Work order 1: In the listing, starting at its first line and ending with the line that contains "-0.003957, 0.560496, 0.302558]]", change "picture" to "image" everywhere and keep everything else the same. Don't include the pictures in your answer.

Passage:
- - -
# HCI PixelPal Experimental Study | Survey Data Post-Processing

PixelPal Study was a mixed design, therefore both wide format and long format are required for testing the proposed hypotheses.

Please refer the PixelPal Project Report for more details, anyways, here are the 3 hypothesis under consideration:
- **H1**: Higher user engagement and emotional disclosure will be seen in multimodal AI interactions with animated avatars than in text-only interactions.
- **H2**: Users’ personality traits and technology comfort levels will determine the effectiveness with which interaction modalities and avatar types promote emotional disclosure and perceived empathy.
- - -
(Data items)
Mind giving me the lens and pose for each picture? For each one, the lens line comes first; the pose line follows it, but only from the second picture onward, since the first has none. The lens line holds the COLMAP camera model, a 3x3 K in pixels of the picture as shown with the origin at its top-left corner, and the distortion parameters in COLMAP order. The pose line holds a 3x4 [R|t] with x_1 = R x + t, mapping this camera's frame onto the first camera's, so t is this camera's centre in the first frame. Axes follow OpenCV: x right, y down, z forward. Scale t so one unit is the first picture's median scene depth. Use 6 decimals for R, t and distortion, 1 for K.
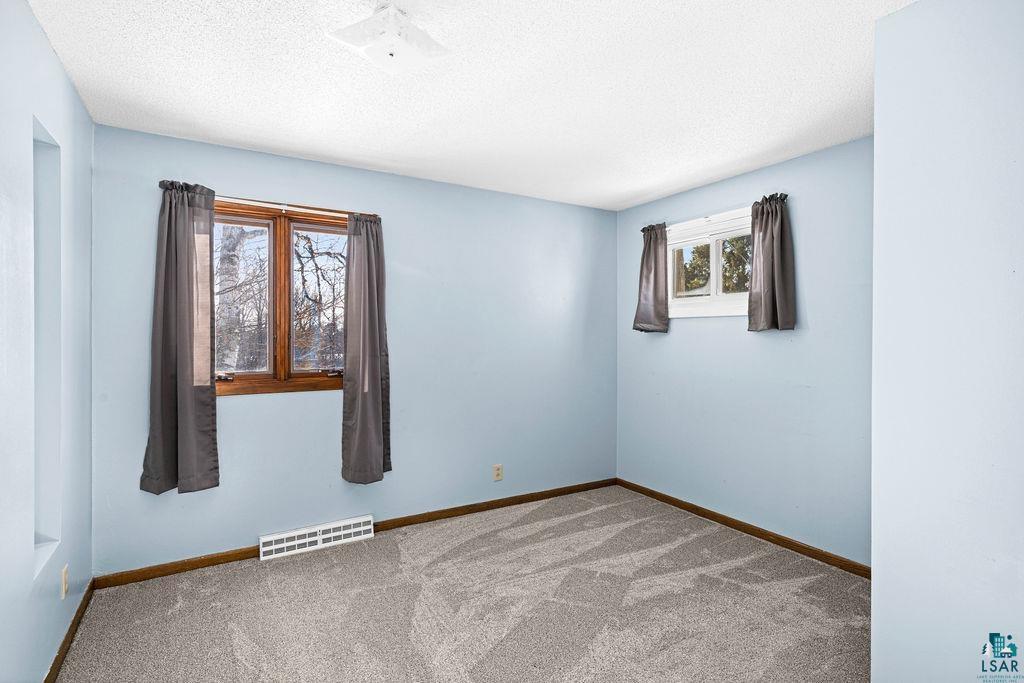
lens RADIAL K [[490.2, 0, 522.6], [0, 490.2, 337.4], [0, 0, 1]] dist [0.004439, 0.000150]
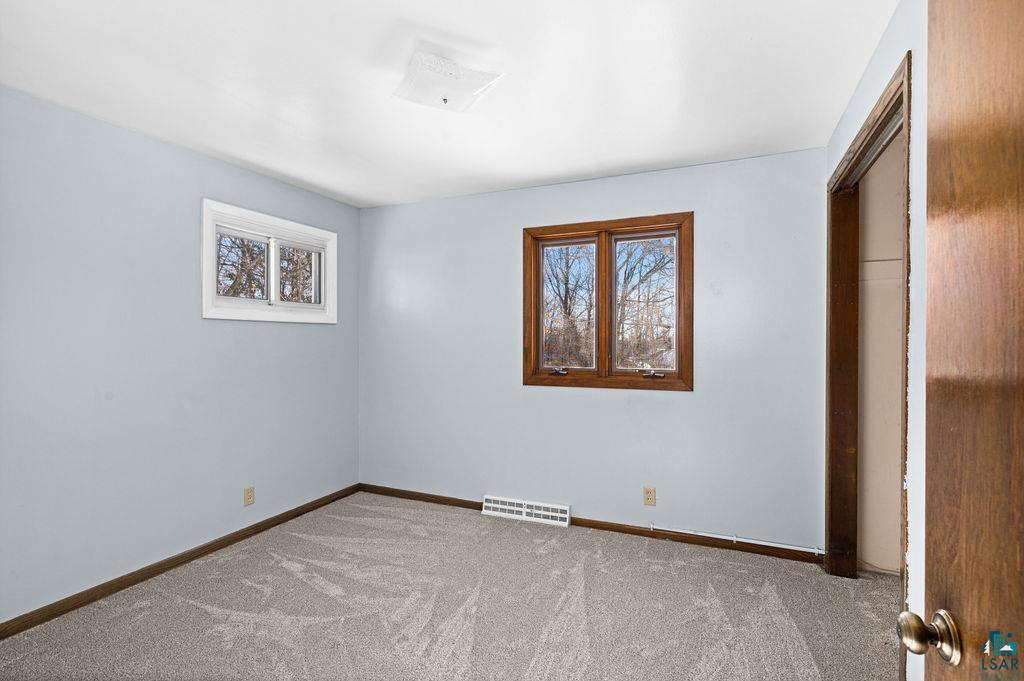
lens RADIAL K [[490.2, 0, 521.2], [0, 490.2, 341.9], [0, 0, 1]] dist [0.004439, 0.000150]
pose [[0.560508, 0.009069, -0.828100, 0.493296], [-0.001806, 0.999951, 0.009728, -0.005343], [0.828147, -0.003957, 0.560496, 0.302558]]
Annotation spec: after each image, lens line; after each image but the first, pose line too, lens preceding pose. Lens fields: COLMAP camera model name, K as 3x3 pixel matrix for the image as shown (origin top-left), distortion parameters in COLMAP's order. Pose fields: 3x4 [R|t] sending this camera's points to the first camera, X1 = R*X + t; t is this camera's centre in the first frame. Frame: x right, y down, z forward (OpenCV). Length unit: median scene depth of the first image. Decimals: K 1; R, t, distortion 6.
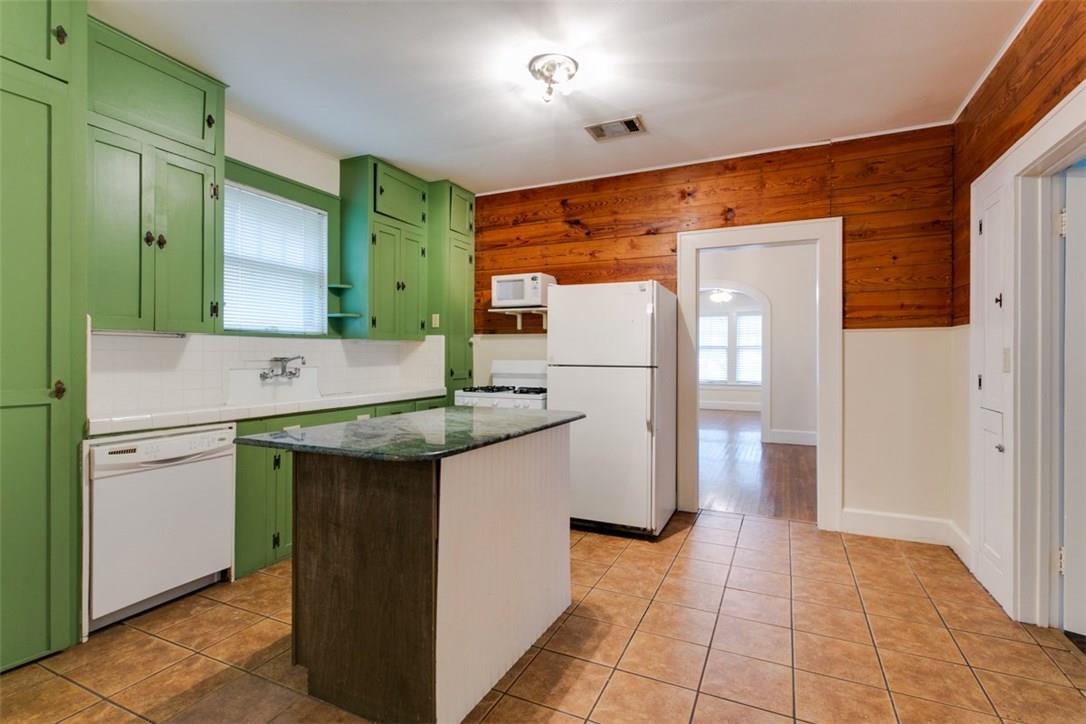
- - -
Work order 2: Write out the PixelPal survey text word for word, starting at "Please refer the" and ending at "and perceived empathy.".

Your response 1:
Mind giving me the lens and pose for each image? For each one, the lens line comes first; the pose line follows it, but only from the second image onward, since the first has none. The lens line holds the COLMAP camera model, a 3x3 K in pixels of the image as shown with the origin at its top-left corner, and the distortion parameters in COLMAP order. The pose line holds a 3x4 [R|t] with x_1 = R x + t, mapping this camera's frame onto the first camera's, so t is this camera's centre in the first frame. Axes follow OpenCV: x right, y down, z forward. Scale t so one unit is the first image's median scene depth. Use 6 decimals for R, t and distortion, 1 for K.
lens RADIAL K [[490.2, 0, 522.6], [0, 490.2, 337.4], [0, 0, 1]] dist [0.004439, 0.000150]
lens RADIAL K [[490.2, 0, 521.2], [0, 490.2, 341.9], [0, 0, 1]] dist [0.004439, 0.000150]
pose [[0.560508, 0.009069, -0.828100, 0.493296], [-0.001806, 0.999951, 0.009728, -0.005343], [0.828147, -0.003957, 0.560496, 0.302558]]

Your response 2:
Please refer the PixelPal Project Report for more details, anyways, here are the 3 hypothesis under consideration:
- **H1**: Higher user engagement and emotional disclosure will be seen in multimodal AI interactions with animated avatars than in text-only interactions.
- **H2**: Users’ personality traits and technology comfort levels will determine the effectiveness with which interaction modalities and avatar types promote emotional disclosure and perceived empathy.